(Saved data entries)
○ ○ ○ ○

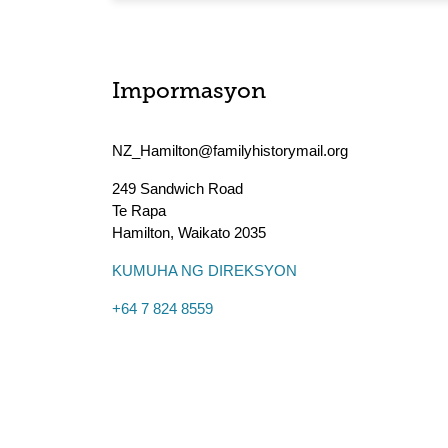
Impormasyon
NZ_Hamilton@familyhistorymail.org
249 Sandwich Road
Te Rapa
Hamilton
,
Waikato
2035
KUMUHA NG DIREKSYON
+64 7 824 8559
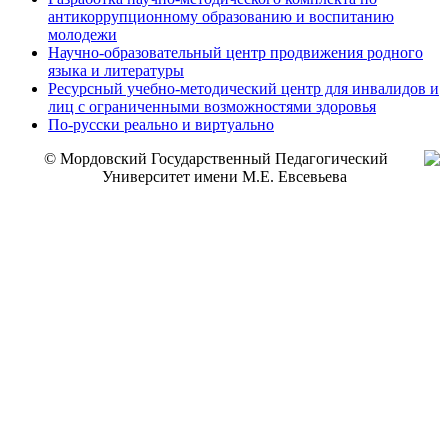
антикоррупционному образованию и воспитанию
молодежи
Научно-образовательный центр продвижения родного
языка и литературы
Ресурсный учебно-методический центр для инвалидов и
лиц с ограниченными возможностями здоровья
По-русски реально и виртуально
© Мордовский Государственный Педагогический
Университет имени М.Е. Евсевьева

○ ○ ○ ○

Reproduce the text of all the records above word for word, omitting the pictures from your answer.

Impormasyon
NZ_Hamilton@familyhistorymail.org
249 Sandwich Road
Te Rapa
Hamilton
,
Waikato
2035
KUMUHA NG DIREKSYON
+64 7 824 8559
антикоррупционному образованию и воспитанию
молодежи
Научно-образовательный центр продвижения родного
языка и литературы
Ресурсный учебно-методический центр для инвалидов и
лиц с ограниченными возможностями здоровья
По-русски реально и виртуально
© Мордовский Государственный Педагогический
Университет имени М.Е. Евсевьева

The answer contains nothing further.